Content revision data
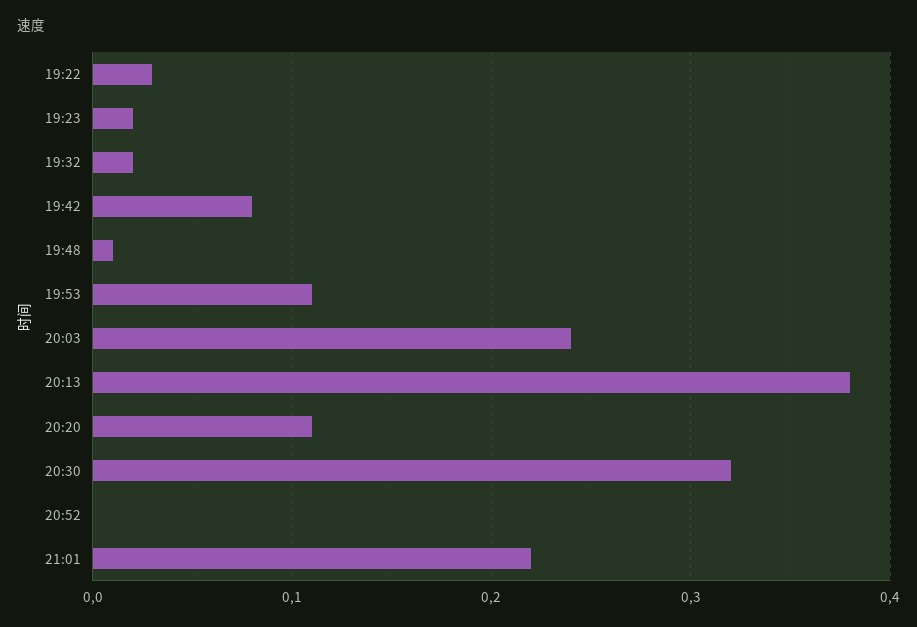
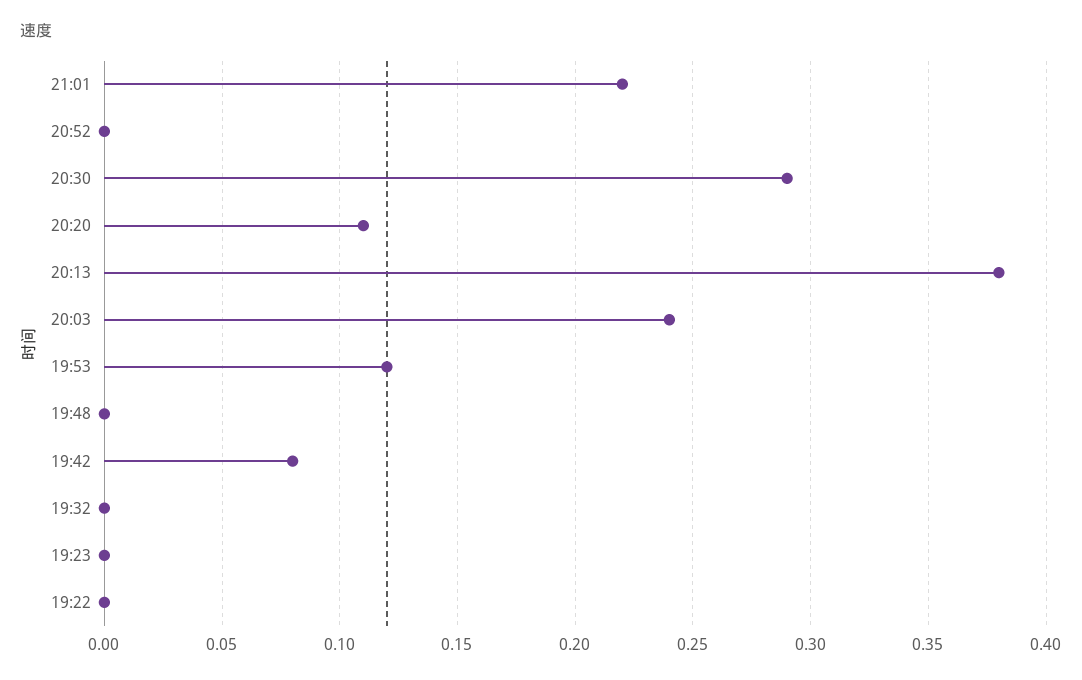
  {
-   "19:22": 0.03,
+   "19:22": 0,
-   "19:23": 0.02,
+   "19:23": 0,
-   "19:32": 0.02,
+   "19:32": 0,
    "19:42": 0.08,
-   "19:48": 0.01,
+   "19:48": 0,
-   "19:53": 0.11,
+   "19:53": 0.12,
    "20:03": 0.24,
    "20:13": 0.38,
    "20:20": 0.11,
-   "20:30": 0.32,
+   "20:30": 0.29,
    "20:52": 0,
    "21:01": 0.22
  }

◆ **ABOUT THIS TASK**:
Where a picture appears in the data, omit it; restate the rest word for word.

◆ **OUTPUT OF THE TASK**:
  {
-   "19:22": 0.03,
+   "19:22": 0,
-   "19:23": 0.02,
+   "19:23": 0,
-   "19:32": 0.02,
+   "19:32": 0,
    "19:42": 0.08,
-   "19:48": 0.01,
+   "19:48": 0,
-   "19:53": 0.11,
+   "19:53": 0.12,
    "20:03": 0.24,
    "20:13": 0.38,
    "20:20": 0.11,
-   "20:30": 0.32,
+   "20:30": 0.29,
    "20:52": 0,
    "21:01": 0.22
  }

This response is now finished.